Fifty per cent plus one is the magic formula, and it’s a formula in which every individual unit is assumed equal by virtue of their status as an individual human. In almost every other aspect of our society we see that individuals are not equal, and yet when it comes to determining who it is that will create laws to which we are all subject suddenly equality is assumed.
I would hope that whatever our ideal of ‘democracy’ is, it’s more than this. Surely our obligation to ensure that the least privileged in our society are not unfairly discriminated against as a result of democratic decision-making demands more than that we ‘consult’ with them before we pass laws to their detriment.
Perhaps the notion of democracy demands more of our society than this simplistic, immature numbers game.
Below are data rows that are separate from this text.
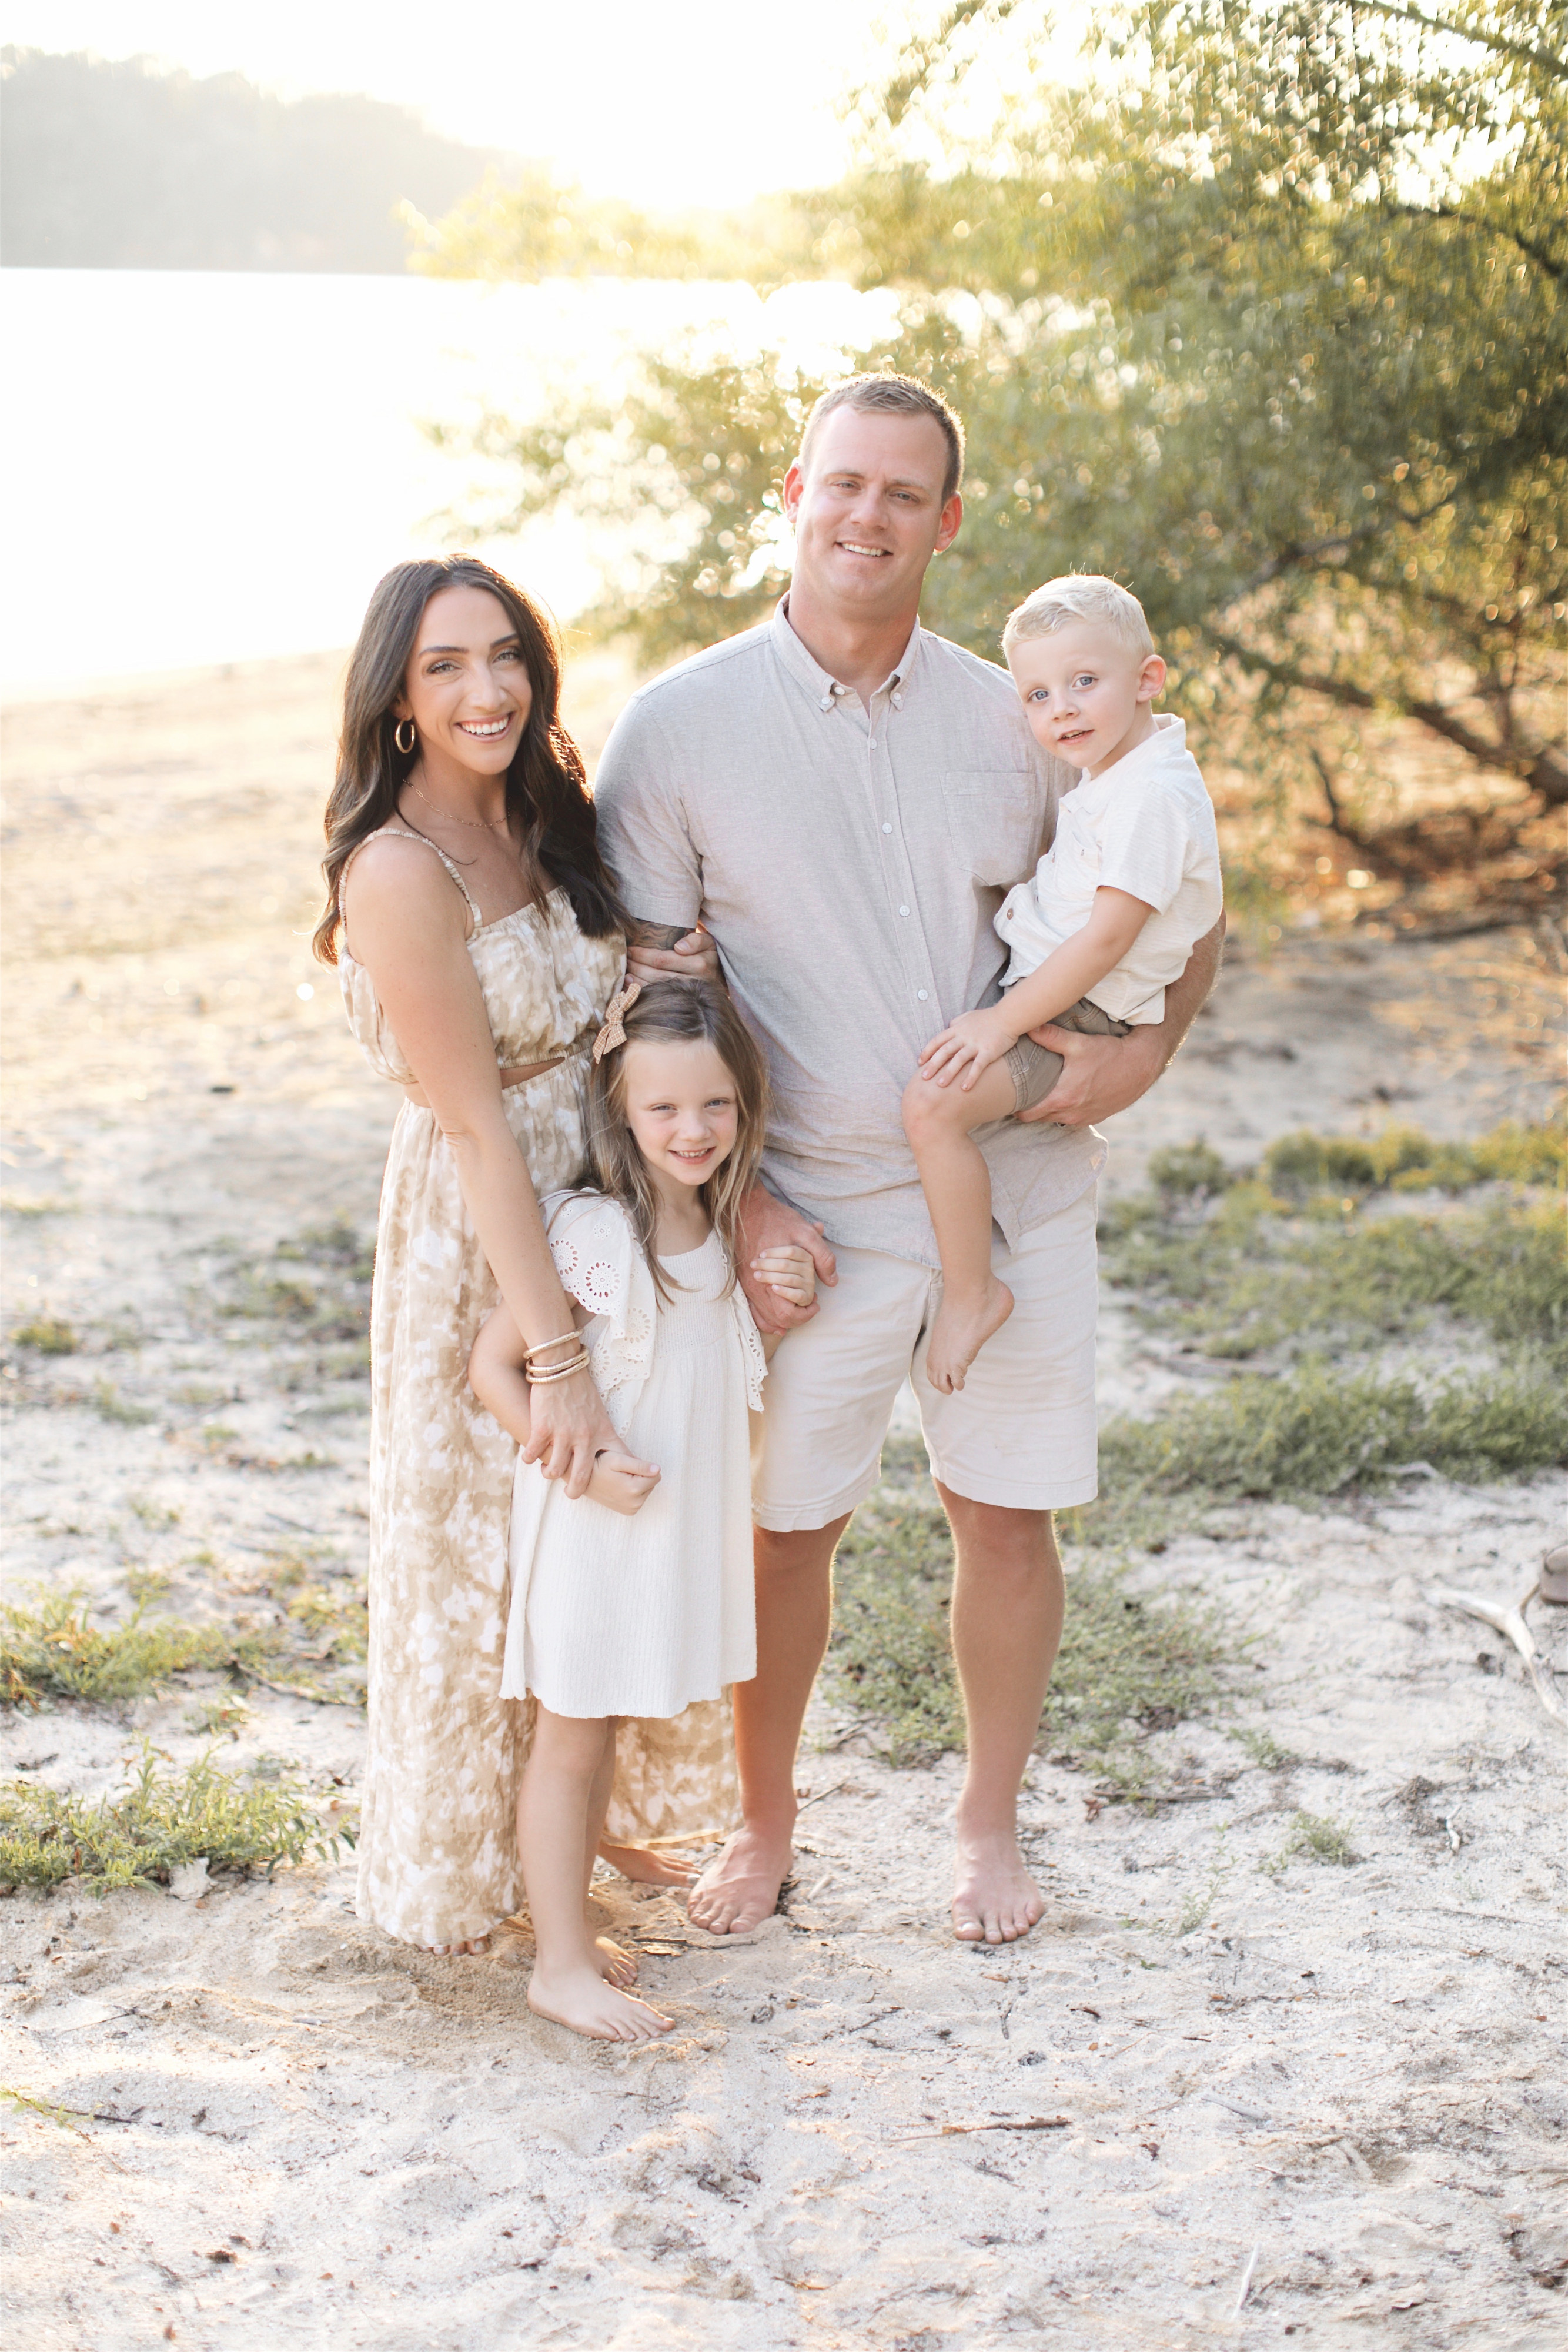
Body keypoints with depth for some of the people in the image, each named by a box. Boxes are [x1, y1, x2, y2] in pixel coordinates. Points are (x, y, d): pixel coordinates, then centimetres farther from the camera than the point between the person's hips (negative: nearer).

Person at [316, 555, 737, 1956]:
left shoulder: (544, 822, 2)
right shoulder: (402, 870, -22)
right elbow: (476, 1127, -24)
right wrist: (558, 1355, -24)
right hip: (478, 1245, -8)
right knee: (488, 1545, 8)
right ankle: (479, 1859, 29)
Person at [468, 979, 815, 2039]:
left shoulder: (731, 1228, 1)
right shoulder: (589, 1235, -22)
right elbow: (494, 1363, -17)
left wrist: (792, 1303, -4)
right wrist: (577, 1462, -24)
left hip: (683, 1517, 7)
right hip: (594, 1520, -7)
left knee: (607, 1733, 19)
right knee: (571, 1740, 4)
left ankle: (569, 1917, 33)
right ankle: (562, 1964, 13)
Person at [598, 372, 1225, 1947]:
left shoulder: (1008, 721, 2)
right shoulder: (679, 728, -5)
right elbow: (647, 995, -5)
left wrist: (1147, 1046, -6)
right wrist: (736, 1202, -10)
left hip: (1019, 1191, 2)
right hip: (816, 1213, -2)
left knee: (1005, 1512, 9)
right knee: (787, 1525, 8)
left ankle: (990, 1822, 30)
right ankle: (764, 1823, 30)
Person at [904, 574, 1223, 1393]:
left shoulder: (1153, 796, -22)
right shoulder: (1109, 776, 11)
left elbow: (1108, 937, -25)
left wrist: (1005, 1021, -24)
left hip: (1078, 1017, -11)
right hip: (1041, 984, 11)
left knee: (932, 1103, -27)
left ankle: (970, 1291, -15)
If we recognise that some interests are more privileged than others, more capable of influencing decision making, perhaps this ought to be recognised in the calculation of our votes. Perhaps the votes of those whose capacity to influence is significantly less than others ought to be given more weight, a form of ‘horizontal electoral equalization’ based on privilege.
If a democracy is to avoid entrenching disadvantage on an intergenerational basis, surely it must recognise relative privilege in the essential, for many only, decision-making process that defines it as a democracy. Yet our system does quite the opposite. It is designed to favour some interests over others, and deliver disproportionate benefits to those favoured few. It is an imperfect democracy with little evidence at hand to suggest any significant movement towards a more ideal form.